Like the pre-Civil War era of free and slave states, America is about to divide along color lines.

Six states already have a version of Arizona's bill and are awaiting the ruling for implementation. In all, 16 states filed amicus briefs urging the Supreme Court to support SB 1070.

Where once we depended upon the federal government to protect minorities from firehoses and segregated schoolhouses named Booker T. Washington or George Washington Carver, the Supreme Court is poised this month to tell us how far local cops can go to detain brown people.

As if the federal government hadn't gone far enough.

In fact, President Obama has deported 1.5 million Latinos, more than any previous president. Such a massive displacement of humanity does not come without brutality.

In the first six months of 2011, 46,000 mothers and fathers were shipped back to Mexico, leaving their children in America. And more than 20,000 other parents were ordered out but have yet to depart. Roughly 22 percent of all deportees were forced to abandon children — children who are American citizens.

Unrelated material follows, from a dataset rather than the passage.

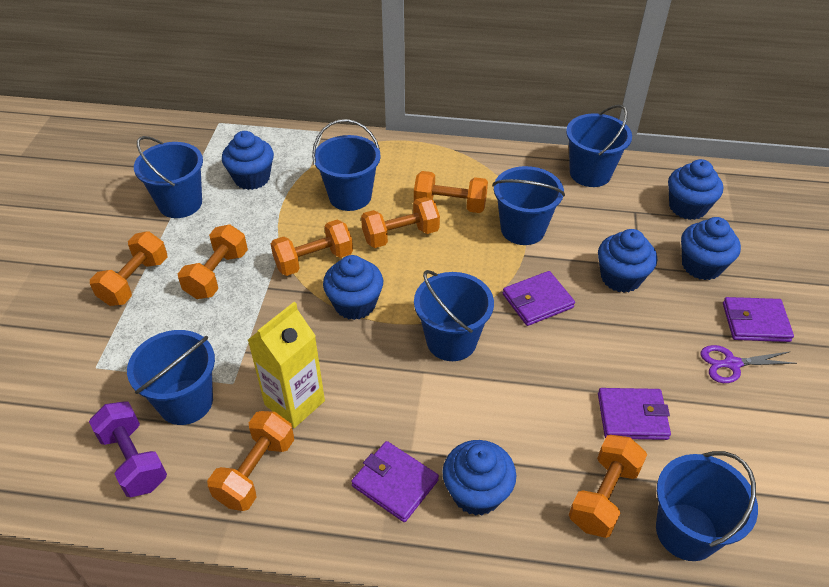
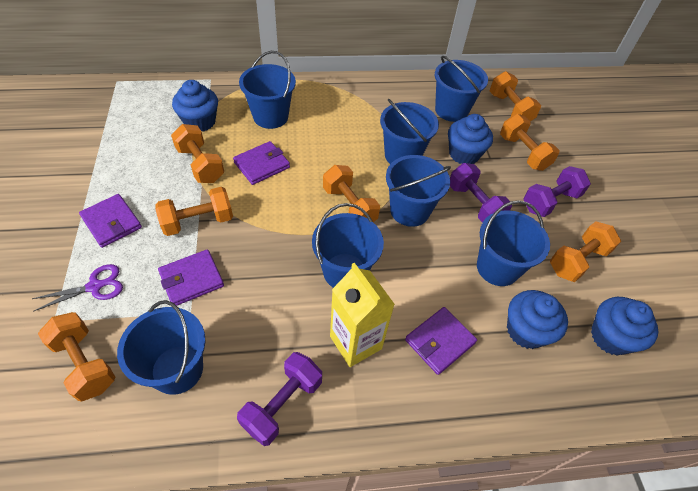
blue cupcake: [222,131,274,190] [323,255,383,320] [442,440,516,516] [598,229,657,293] [668,159,723,220] [681,217,741,280] = 6 -> [172,80,218,132] [448,114,493,164] [507,290,568,349] [591,297,658,355] = 4
purple dumbbell: [89,401,167,497] = 1 -> [237,352,322,446] [450,163,512,223] [523,166,591,217] = 3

What SB 1070 does is criminalize the undocumented. The law forces all police officers to ascertain a person's immigration status whenever a cop interacts with a brown person. Lights on a license plate too dim? A call about domestic violence? If an officer harbors any suspicion, he or she must ask for proof of citizenship. And if a cop doesn't do that, any citizen can sue the cop for not taking deportation seriously. To protect against lawsuits, the cautious cop must question all Latinos.

The stated purpose of SB 1070 is "attrition through enforcement," a chillingly efficient phrase.

How does the cop on the beat tell a Mexican from a Mexican-American?

And so, the 74 percent of all Latinos in America who are, in reality, U.S. citizens must be harassed about their origins. Unlike everyone else, they must carry papers.

Why?

Obama sells the roundup of brown people through a program called "Secure Communities." The alternative is clear enough.

Have we forgotten that the Irish, Italians, Jews, and Cubans generated almost as many mug shots as American dreams?

Polls show that SB 1070 and similar laws in other states are supported by voters at rates between 60 percent and 70 percent nationally.

In states that have passed laws allowing local law enforcement to hunt the undocumented, the financial impact has been devastating.

Last August, Alonzo examined labor shortages in the farm economy, where an estimated 80 percent of the workforce is undocumented.

She learned that efforts to recruit Americans to pick crops have failed abysmally.

In the late 1990s, Alonzo reported, "California launched a 'welfare to farmwork' program in the Central Valley at a time when regional unemployment was as high as 20 percent . . . A massive campaign addressed training, transportation, and other obstacles to getting workers in the fields. Though there were more than 100,000 potential workers, only three jobs were filled."

Things weren't any easier in Washington State. There, "a labor shortage for the 2006 cherry harvest prompted an advertising blitz to recruit about 1,700 needed workers, particularly for the much larger apple harvest that was just around the corner. Only 40 people took jobs," Alonzo wrote.